The repositories show mixed maintenance signals. The backend has real code, migrations, tests and live API alignment; it was pushed in 2025 and still had repository activity in 2026. The frontend appears older, with its last push in early 2024, and the `/autozap` server route returned 504 during this check even though the bundled client-side route and API code still exist. That is not a reason to erase the app. It is a reason to write about it honestly: Zapplepay is an important, working idea with a small live footprint, a public backend, a dated frontend and some signs of operational rough edges.
The risk is the permission
The safest way to understand Zapplepay is to separate the three identities involved. Your Nostr account signs the reaction. Your wallet authorizes payment. Zapplepay watches for the reaction and asks the wallet to pay. Those are not the same key, and they should not be mentally collapsed.
The Nostr side is public by design. If you react to a note, that reaction can be observed by relays, clients and services. If Zapplepay treats one emoji as a payment instruction, anyone watching can infer that the reaction may trigger money. If the zap receipt is public, the payment itself becomes part of the social object. This is the point of zaps, but it is not private.
The wallet side is permissioned by design. A well-scoped NWC or NWA connection should grant only the command Zapplepay needs, usually `pay_invoice`, with a tight budget and an easy revocation path. A badly scoped connection can be dangerous. The service's backend can make payment requests whenever it sees matching triggers, and a bug, compromised server, leaked connection string or malicious configuration can turn a cute emoji into a recurring expense.
The service side is custodial in a different sense. Zapplepay does not custody your sats, but it does hold automation state: your watched pubkey, chosen emoji, sat amount, donation targets, subscription configs and either an NWC string or an auth-linked capability. That data lives in its database. The backend uses Postgres migrations and models for users, zap configs, subscription configs, wallet auth and zap events. Deleting or rotating a wallet connection is therefore as important as deleting an account record.
--- --- ---
Problems and tasks ::
• 1. Reproduce the Zapplepay passage, everything from "The service side" down to "an account record.".
• 2. Carry on the Zapplepay passage from its last sentence.
The lines that come next are separate from the Zapplepay passage.

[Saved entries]
--- --- ---
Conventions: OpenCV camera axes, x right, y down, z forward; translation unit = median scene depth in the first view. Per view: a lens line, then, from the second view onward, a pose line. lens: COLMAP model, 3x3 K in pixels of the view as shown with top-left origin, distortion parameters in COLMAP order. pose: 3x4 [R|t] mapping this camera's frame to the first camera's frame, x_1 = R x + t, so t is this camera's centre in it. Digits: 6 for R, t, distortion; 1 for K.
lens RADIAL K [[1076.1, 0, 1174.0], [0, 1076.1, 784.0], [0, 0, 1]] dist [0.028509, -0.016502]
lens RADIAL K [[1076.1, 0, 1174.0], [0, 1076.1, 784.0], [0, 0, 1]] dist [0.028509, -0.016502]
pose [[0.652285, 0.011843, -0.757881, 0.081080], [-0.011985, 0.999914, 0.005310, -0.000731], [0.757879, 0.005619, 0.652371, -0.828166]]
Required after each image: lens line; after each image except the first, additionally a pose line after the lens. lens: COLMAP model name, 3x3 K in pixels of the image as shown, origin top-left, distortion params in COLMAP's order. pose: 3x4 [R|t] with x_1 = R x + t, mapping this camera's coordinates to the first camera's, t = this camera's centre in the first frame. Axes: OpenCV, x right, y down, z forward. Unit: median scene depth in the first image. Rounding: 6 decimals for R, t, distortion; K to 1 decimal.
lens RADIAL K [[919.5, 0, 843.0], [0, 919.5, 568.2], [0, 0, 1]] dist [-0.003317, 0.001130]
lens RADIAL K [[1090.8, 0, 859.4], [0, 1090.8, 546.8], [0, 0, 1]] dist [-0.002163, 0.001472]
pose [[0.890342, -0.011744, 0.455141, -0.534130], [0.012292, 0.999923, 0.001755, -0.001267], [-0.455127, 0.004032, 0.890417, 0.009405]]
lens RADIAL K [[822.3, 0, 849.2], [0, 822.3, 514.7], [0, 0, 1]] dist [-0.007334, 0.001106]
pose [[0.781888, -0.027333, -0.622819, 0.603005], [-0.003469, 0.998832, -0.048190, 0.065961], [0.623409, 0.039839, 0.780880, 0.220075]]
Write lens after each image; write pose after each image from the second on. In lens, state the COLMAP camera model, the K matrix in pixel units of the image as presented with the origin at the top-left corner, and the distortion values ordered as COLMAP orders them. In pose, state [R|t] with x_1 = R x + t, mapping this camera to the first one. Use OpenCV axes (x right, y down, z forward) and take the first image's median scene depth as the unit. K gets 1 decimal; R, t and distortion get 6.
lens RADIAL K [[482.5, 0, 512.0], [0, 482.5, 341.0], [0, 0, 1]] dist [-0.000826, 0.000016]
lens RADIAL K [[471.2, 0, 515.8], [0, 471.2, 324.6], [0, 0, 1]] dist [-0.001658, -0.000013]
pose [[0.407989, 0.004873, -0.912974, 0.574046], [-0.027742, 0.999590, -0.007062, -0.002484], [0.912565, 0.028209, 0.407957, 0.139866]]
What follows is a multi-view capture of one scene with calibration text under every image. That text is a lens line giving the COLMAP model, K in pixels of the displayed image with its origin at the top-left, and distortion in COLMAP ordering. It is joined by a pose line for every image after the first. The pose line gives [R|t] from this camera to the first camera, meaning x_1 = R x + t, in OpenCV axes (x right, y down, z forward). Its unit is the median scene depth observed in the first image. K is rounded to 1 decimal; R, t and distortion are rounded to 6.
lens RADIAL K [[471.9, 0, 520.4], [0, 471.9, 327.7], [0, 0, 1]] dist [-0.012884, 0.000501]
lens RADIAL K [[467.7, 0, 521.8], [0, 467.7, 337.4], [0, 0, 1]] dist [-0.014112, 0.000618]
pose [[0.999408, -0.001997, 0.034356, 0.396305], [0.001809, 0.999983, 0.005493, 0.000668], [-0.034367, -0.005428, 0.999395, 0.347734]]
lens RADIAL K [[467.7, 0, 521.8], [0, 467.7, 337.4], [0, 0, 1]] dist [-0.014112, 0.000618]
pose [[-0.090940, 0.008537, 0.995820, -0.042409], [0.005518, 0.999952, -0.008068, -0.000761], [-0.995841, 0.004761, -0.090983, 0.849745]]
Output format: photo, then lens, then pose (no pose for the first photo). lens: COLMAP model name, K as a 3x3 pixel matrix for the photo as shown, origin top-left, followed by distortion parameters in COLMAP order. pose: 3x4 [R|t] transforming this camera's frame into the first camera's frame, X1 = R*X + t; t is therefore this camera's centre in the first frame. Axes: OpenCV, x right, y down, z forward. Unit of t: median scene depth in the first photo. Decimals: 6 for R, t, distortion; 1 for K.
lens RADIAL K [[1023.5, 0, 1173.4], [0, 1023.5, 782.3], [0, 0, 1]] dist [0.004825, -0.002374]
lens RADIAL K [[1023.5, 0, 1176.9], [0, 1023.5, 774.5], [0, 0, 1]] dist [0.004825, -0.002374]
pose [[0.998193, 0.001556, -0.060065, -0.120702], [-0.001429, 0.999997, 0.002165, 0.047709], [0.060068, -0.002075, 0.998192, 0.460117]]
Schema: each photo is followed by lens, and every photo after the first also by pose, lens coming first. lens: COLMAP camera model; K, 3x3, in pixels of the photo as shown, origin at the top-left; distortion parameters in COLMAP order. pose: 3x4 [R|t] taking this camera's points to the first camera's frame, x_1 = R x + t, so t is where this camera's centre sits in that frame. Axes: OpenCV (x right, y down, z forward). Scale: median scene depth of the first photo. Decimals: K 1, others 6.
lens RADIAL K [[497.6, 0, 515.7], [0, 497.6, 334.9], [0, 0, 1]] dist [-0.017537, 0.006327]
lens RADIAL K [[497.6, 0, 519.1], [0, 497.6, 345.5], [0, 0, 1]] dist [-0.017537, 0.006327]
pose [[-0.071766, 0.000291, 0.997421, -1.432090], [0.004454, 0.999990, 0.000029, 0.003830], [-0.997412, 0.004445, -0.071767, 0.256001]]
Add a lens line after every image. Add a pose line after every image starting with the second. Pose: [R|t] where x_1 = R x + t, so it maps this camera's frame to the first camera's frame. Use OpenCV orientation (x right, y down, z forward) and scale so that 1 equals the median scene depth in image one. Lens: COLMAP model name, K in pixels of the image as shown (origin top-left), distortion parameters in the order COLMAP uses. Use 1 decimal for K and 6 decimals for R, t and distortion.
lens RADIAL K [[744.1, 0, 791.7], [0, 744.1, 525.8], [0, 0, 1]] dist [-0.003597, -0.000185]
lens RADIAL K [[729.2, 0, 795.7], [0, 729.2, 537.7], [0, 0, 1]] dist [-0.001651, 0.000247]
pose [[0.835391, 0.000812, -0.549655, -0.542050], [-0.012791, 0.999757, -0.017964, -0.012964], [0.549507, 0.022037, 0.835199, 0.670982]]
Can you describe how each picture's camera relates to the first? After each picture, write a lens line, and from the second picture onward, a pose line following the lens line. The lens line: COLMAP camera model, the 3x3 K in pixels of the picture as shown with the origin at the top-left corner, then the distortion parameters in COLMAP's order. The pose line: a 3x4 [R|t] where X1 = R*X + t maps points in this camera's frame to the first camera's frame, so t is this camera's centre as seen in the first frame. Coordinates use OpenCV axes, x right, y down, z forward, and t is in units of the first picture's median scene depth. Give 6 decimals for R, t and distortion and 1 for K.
--- --- ---
Answer set ::
• 1.
The service side is custodial in a different sense. Zapplepay does not custody your sats, but it does hold automation state: your watched pubkey, chosen emoji, sat amount, donation targets, subscription configs and either an NWC string or an auth-linked capability. That data lives in its database. The backend uses Postgres migrations and models for users, zap configs, subscription configs, wallet auth and zap events. Deleting or rotating a wallet connection is therefore as important as deleting an account record.

• 2.
For a casual user, the right testing pattern is simple. Use a fresh wallet connection, not your broad everyday wallet permission. Grant only `pay_invoice`. Set a tiny budget. Use a tiny sat amount. Trigger one zap. Confirm the wallet, the recipient, the note and the receipt. Then revoke the connection and verify that future reactions no longer pay. If that sounds too fussy for a playful app, remember what the app does: it turns a public gesture into money movement.
For builders, Zapplepay is still one of the clearest demonstrations of what Nostr Wallet Connect can do. It shows that app-store rules can be routed around by moving payment authority out of the native client. It shows that a signed public event can act as an automation trigger. It shows that Nostr apps can be small, weird and composable instead of monolithic. It also shows the bill for that power: the user must understand permissions, the wallet must enforce them, the service must be reliable, and the ecosystem must make revocation obvious.
That is why Zapplepay deserves a serious article even if the interface looks like a joke. It is a tiny application with a large lesson. Nostr is not only about replacing social feeds. It is about making messages, identities and value flows interoperable enough that a reaction in one client can become a Lightning payment through another service and a wallet the client never controlled. That is the good version. The bad version is the same sentence with sloppy permissions. The difference is operational discipline.
Sources worth opening
These are the primary and secondary sources used for this profile: live product pages, API endpoints, public code, Nostr identity pages, NIP references, NWC documentation and contemporaneous coverage of the Damus/Apple context.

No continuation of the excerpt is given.